I was caught up in the web of Gaddafi’s immense power

Obsession with power is doing African leaders no good. Even before the dust settles on the disastrous antics of Burundi’s President Pierre Nkurunziza whose determination to cling to power against all the odds has left his tiny country awash with blood, Congo Republic’s Dennis Sassou Nguesso and Rwanda’s Paul Kagame are perched on roof tops shouting for the extension of their terms.

Their echo has been covertly but determinedly picked by Democratic Republic of Congo’s Joseph Kabila alias Kabila Kabange who faces elections in 2016 but has his eyes trained on a nebulous third term.

The trio forget that however good a leader is, nothing lasts forever and nothing is more rewarding than exiting the scene at one’s peak. Nelson Mandela did so and lived gracefully till his death at the ripe age of 95.

Nonagenarian Robert Mugabe would have left a plum  legacy had he done the same, instead of hobbling on well into his nineties. Remember how he manoeuvred his way back to the saddle after perpetual challenger Morgan Tsvangirai dealt him a body blow in the March 29,2008 general elections?  Mugabe’s prolonged stay on the throne in Harare has done Zimbabwe more harm than good.
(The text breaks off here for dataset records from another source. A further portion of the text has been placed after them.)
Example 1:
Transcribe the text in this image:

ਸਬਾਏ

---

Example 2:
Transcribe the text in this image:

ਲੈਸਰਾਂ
Its contaminating effects are manifest in Uganda where Yoweri Museveni, in 2011, successfully spearheaded a campaign to change the constitution to remove term limits.

Determined to continue lording it over the people of Burkina Faso after 27 years since yanking power from Thomas Sankara and killing him, President Blaise Compaore flunked and fled his country on October 31, 2014.

His failure to hold on to power was celebrated by masses across the continent, but moaned by like-minded African leaders.

It is courtesy of insatiable thirst for power that former Ivorian President Laurent Gbagbo is cooling his heels at the International Criminal Court at The Hague as he is tried for crimes against humanity.

Other than cede power peacefully after a defeat by Alasane Ouattara, Gbagbo held on as people fought and died around him and his wife, Simone, until both were pulled out of a bunker months later.

Gbagbo was a big African man indeed from what I witnessed while on a brief sojourn in the principal Ivorian city, Abidjan in August, 2010, four months to the election that spelt his waterloo.

I was attending a UNESCO conference and I remember how we eagerly waited for the conference to be officially opened by President Gbagbo, only for word to come at the last minute that the president was too busy to leave his palace, but had agreed to receive conference leaders only. The rest of us had to remain behind.

The sweet power had turned extremely bitter by April 2011 when photographs of a disheveled and confused Gbagbo alongside his wife Simone with hair uprooted from her head were splashed all over the world. The couple, frightened and drenched in ignominy, could do nothing but plead for dear life.

Remember Libyan strongman Muammar Gaddafi pleading with a young gunman not to shoot him after he was pulled out of a tunnel during his country’s bloody revolution? He had led oil-rich Libya as a family affair with an iron fist for 42 years to considerable prosperity, but the people were tired of his one-man rule and hankered for a change.

Gaddafi’s visits were awe-binding affairs for ordinary citizens because of the kind of the inconveniencing security arrangements they generated. Not only was he powerful, but power literally oscillated around him. 

I was caught up in the web of Gaddafi’s immense power in 2008 in the Malian capital, Bamako where I had gone to receive the Akintola Fatoyinbo African Education Award. Gaddafi and his huge entourage inclusive of beautiful but fierce-eyed bodyguards were in town and as fate would have it, he was to fly out the same afternoon with me. 

The traffic gridlock began long before his departure time and all the roads leading to the international airport were closed. There was no movement by the time we left our hotel in downtown Bamako in a van in time to catch our Kenya Airways flight.

We had moved less than a kilometre from the hotel by the time the KQ flight landed from Dakar to pick Nairobi-bound passengers. Terribly distraught, we could only watch from our van as the plane took off about 40 minutes later. I cursed! Gaddafi had caused us to miss our flight.

We had no option but to drive back to the hotel to wait for the next flight the following day at an extra cost. I marvelled at how drastically human destiny can change when a helpless Gaddafi, all his worldly power deflated, was fished from a filthy tunnel in Libya, a country he had led for 42 years and his life trashed like that of a petty criminal.